-- Work to be completed --
With images excluded, write out each entry below exactly as given.

BEGIN Extracted material

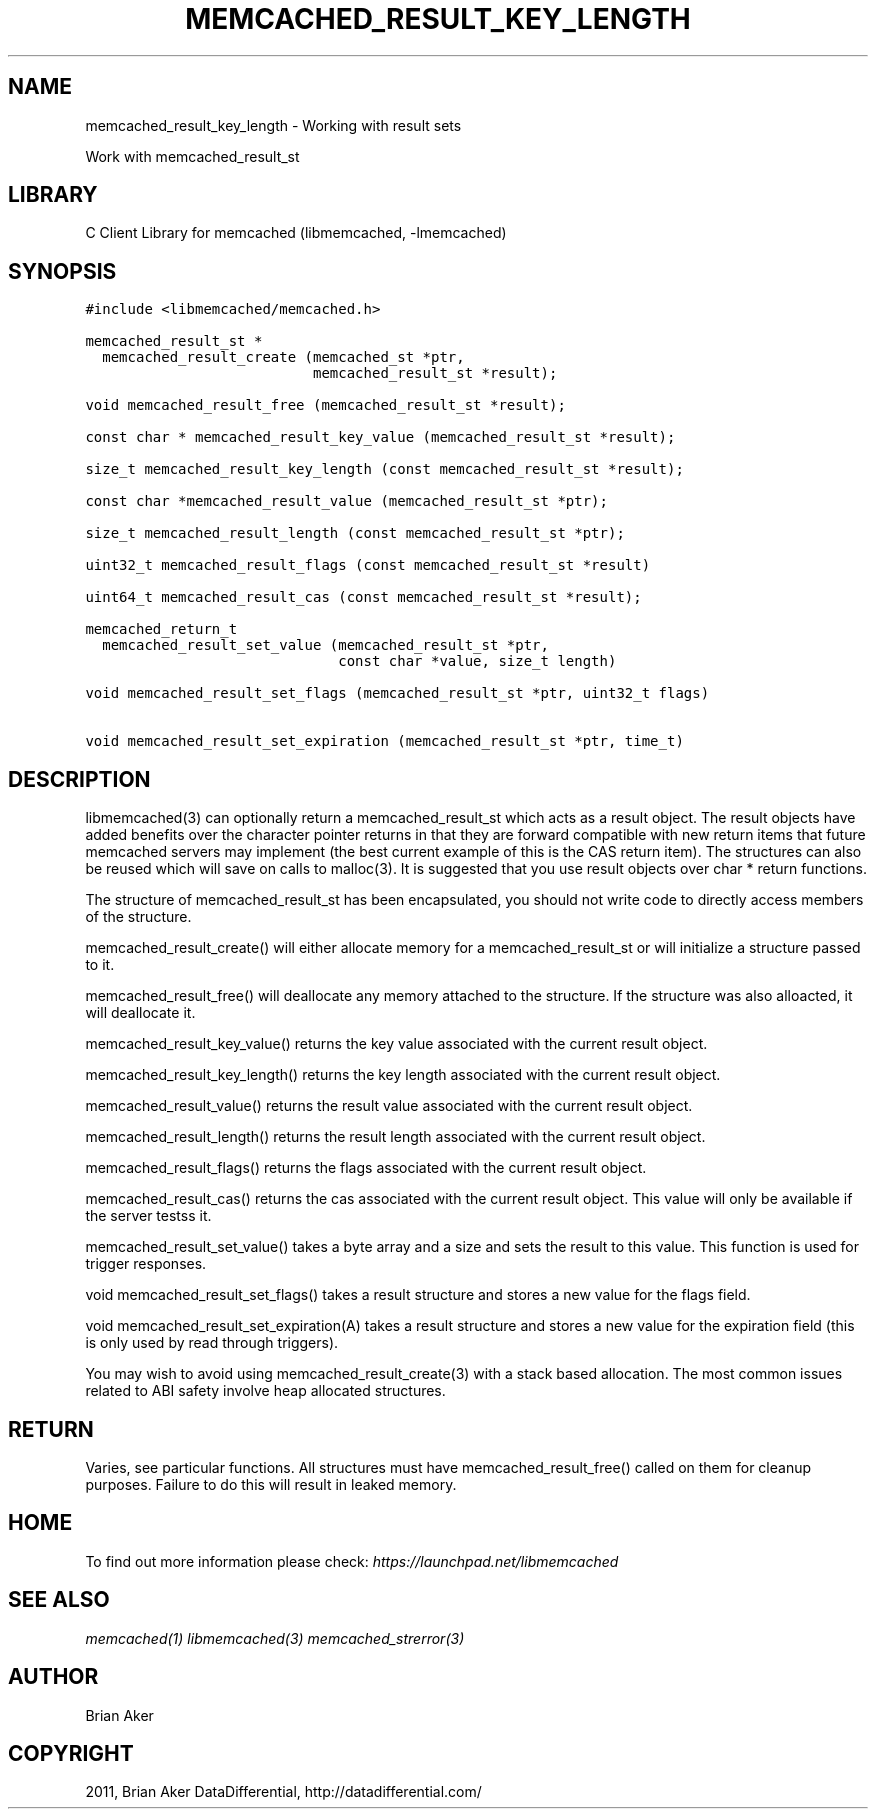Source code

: .TH "MEMCACHED_RESULT_KEY_LENGTH" "3" "April 12, 2011" "0.47" "libmemcached"
.SH NAME
memcached_result_key_length \- Working with result sets
.
.nr rst2man-indent-level 0
.
.de1 rstReportMargin
\\$1 \\n[an-margin]
level \\n[rst2man-indent-level]
level margin: \\n[rst2man-indent\\n[rst2man-indent-level]]
-
\\n[rst2man-indent0]
\\n[rst2man-indent1]
\\n[rst2man-indent2]
..
.de1 INDENT
.\" .rstReportMargin pre:
. RS \\$1
. nr rst2man-indent\\n[rst2man-indent-level] \\n[an-margin]
. nr rst2man-indent-level +1
.\" .rstReportMargin post:
..
.de UNINDENT
. RE
.\" indent \\n[an-margin]
.\" old: \\n[rst2man-indent\\n[rst2man-indent-level]]
.nr rst2man-indent-level -1
.\" new: \\n[rst2man-indent\\n[rst2man-indent-level]]
.in \\n[rst2man-indent\\n[rst2man-indent-level]]u
..
.\" Man page generated from reStructeredText.
.
.sp
Work with memcached_result_st
.SH LIBRARY
.sp
C Client Library for memcached (libmemcached, \-lmemcached)
.SH SYNOPSIS
.sp
.nf
.ft C
#include <libmemcached/memcached.h>

memcached_result_st *
  memcached_result_create (memcached_st *ptr,
                           memcached_result_st *result);

void memcached_result_free (memcached_result_st *result);

const char * memcached_result_key_value (memcached_result_st *result);

size_t memcached_result_key_length (const memcached_result_st *result);

const char *memcached_result_value (memcached_result_st *ptr);

size_t memcached_result_length (const memcached_result_st *ptr);

uint32_t memcached_result_flags (const memcached_result_st *result)

uint64_t memcached_result_cas (const memcached_result_st *result);

memcached_return_t
  memcached_result_set_value (memcached_result_st *ptr,
                              const char *value, size_t length)

void memcached_result_set_flags (memcached_result_st *ptr, uint32_t flags)

void memcached_result_set_expiration (memcached_result_st *ptr, time_t)
.ft P
.fi
.SH DESCRIPTION
.sp
libmemcached(3) can optionally return a memcached_result_st which acts as a
result object. The result objects have added benefits over the character
pointer returns in that they are forward compatible with new return items
that future memcached servers may implement (the best current example of
this is the CAS return item). The structures can also be reused which will
save on calls to malloc(3). It is suggested that you use result objects over
char * return functions.
.sp
The structure of memcached_result_st has been encapsulated, you should not
write code to directly access members of the structure.
.sp
memcached_result_create() will either allocate memory for a
memcached_result_st or will initialize a structure passed to it.
.sp
memcached_result_free() will deallocate any memory attached to the
structure. If the structure was also alloacted, it will deallocate it.
.sp
memcached_result_key_value() returns the key value associated with the
current result object.
.sp
memcached_result_key_length() returns the key length associated with the
current result object.
.sp
memcached_result_value() returns the result value associated with the
current result object.
.sp
memcached_result_length() returns the result length associated with the
current result object.
.sp
memcached_result_flags() returns the flags associated with the
current result object.
.sp
memcached_result_cas() returns the cas associated with the
current result object. This value will only be available if the server
testss it.
.sp
memcached_result_set_value() takes a byte array and a size and sets
the result to this value. This function is used for trigger responses.
.sp
void memcached_result_set_flags() takes a result structure and stores
a new value for the flags field.
.sp
void memcached_result_set_expiration(A) takes a result structure and stores
a new value for the expiration field (this is only used by read through
triggers).
.sp
You may wish to avoid using memcached_result_create(3) with a
stack based allocation. The most common issues related to ABI safety involve
heap allocated structures.
.SH RETURN
.sp
Varies, see particular functions. All structures must have
memcached_result_free() called on them for cleanup purposes. Failure to
do this will result in leaked memory.
.SH HOME
.sp
To find out more information please check:
\fI\%https://launchpad.net/libmemcached\fP
.SH SEE ALSO
.sp
\fImemcached(1)\fP \fIlibmemcached(3)\fP \fImemcached_strerror(3)\fP
.SH AUTHOR
Brian Aker
.SH COPYRIGHT
2011, Brian Aker DataDifferential, http://datadifferential.com/
.\" Generated by docutils manpage writer.
.\" 
.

END Extracted material

-- Task output --
Source code

: .TH "MEMCACHED_RESULT_KEY_LENGTH" "3" "April 12, 2011" "0.47" "libmemcached"
.SH NAME
memcached_result_key_length \- Working with result sets
.
.nr rst2man-indent-level 0
.
.de1 rstReportMargin
\\$1 \\n[an-margin]
level \\n[rst2man-indent-level]
level margin: \\n[rst2man-indent\\n[rst2man-indent-level]]
-
\\n[rst2man-indent0]
\\n[rst2man-indent1]
\\n[rst2man-indent2]
..
.de1 INDENT
.\" .rstReportMargin pre:
. RS \\$1
. nr rst2man-indent\\n[rst2man-indent-level] \\n[an-margin]
. nr rst2man-indent-level +1
.\" .rstReportMargin post:
..
.de UNINDENT
. RE
.\" indent \\n[an-margin]
.\" old: \\n[rst2man-indent\\n[rst2man-indent-level]]
.nr rst2man-indent-level -1
.\" new: \\n[rst2man-indent\\n[rst2man-indent-level]]
.in \\n[rst2man-indent\\n[rst2man-indent-level]]u
..
.\" Man page generated from reStructeredText.
.
.sp
Work with memcached_result_st
.SH LIBRARY
.sp
C Client Library for memcached (libmemcached, \-lmemcached)
.SH SYNOPSIS
.sp
.nf
.ft C
#include <libmemcached/memcached.h>

memcached_result_st *
  memcached_result_create (memcached_st *ptr,
                           memcached_result_st *result);

void memcached_result_free (memcached_result_st *result);

const char * memcached_result_key_value (memcached_result_st *result);

size_t memcached_result_key_length (const memcached_result_st *result);

const char *memcached_result_value (memcached_result_st *ptr);

size_t memcached_result_length (const memcached_result_st *ptr);

uint32_t memcached_result_flags (const memcached_result_st *result)

uint64_t memcached_result_cas (const memcached_result_st *result);

memcached_return_t
  memcached_result_set_value (memcached_result_st *ptr,
                              const char *value, size_t length)

void memcached_result_set_flags (memcached_result_st *ptr, uint32_t flags)

void memcached_result_set_expiration (memcached_result_st *ptr, time_t)
.ft P
.fi
.SH DESCRIPTION
.sp
libmemcached(3) can optionally return a memcached_result_st which acts as a
result object. The result objects have added benefits over the character
pointer returns in that they are forward compatible with new return items
that future memcached servers may implement (the best current example of
this is the CAS return item). The structures can also be reused which will
save on calls to malloc(3). It is suggested that you use result objects over
char * return functions.
.sp
The structure of memcached_result_st has been encapsulated, you should not
write code to directly access members of the structure.
.sp
memcached_result_create() will either allocate memory for a
memcached_result_st or will initialize a structure passed to it.
.sp
memcached_result_free() will deallocate any memory attached to the
structure. If the structure was also alloacted, it will deallocate it.
.sp
memcached_result_key_value() returns the key value associated with the
current result object.
.sp
memcached_result_key_length() returns the key length associated with the
current result object.
.sp
memcached_result_value() returns the result value associated with the
current result object.
.sp
memcached_result_length() returns the result length associated with the
current result object.
.sp
memcached_result_flags() returns the flags associated with the
current result object.
.sp
memcached_result_cas() returns the cas associated with the
current result object. This value will only be available if the server
testss it.
.sp
memcached_result_set_value() takes a byte array and a size and sets
the result to this value. This function is used for trigger responses.
.sp
void memcached_result_set_flags() takes a result structure and stores
a new value for the flags field.
.sp
void memcached_result_set_expiration(A) takes a result structure and stores
a new value for the expiration field (this is only used by read through
triggers).
.sp
You may wish to avoid using memcached_result_create(3) with a
stack based allocation. The most common issues related to ABI safety involve
heap allocated structures.
.SH RETURN
.sp
Varies, see particular functions. All structures must have
memcached_result_free() called on them for cleanup purposes. Failure to
do this will result in leaked memory.
.SH HOME
.sp
To find out more information please check:
\fI\%https://launchpad.net/libmemcached\fP
.SH SEE ALSO
.sp
\fImemcached(1)\fP \fIlibmemcached(3)\fP \fImemcached_strerror(3)\fP
.SH AUTHOR
Brian Aker
.SH COPYRIGHT
2011, Brian Aker DataDifferential, http://datadifferential.com/
.\" Generated by docutils manpage writer.
.\" 
.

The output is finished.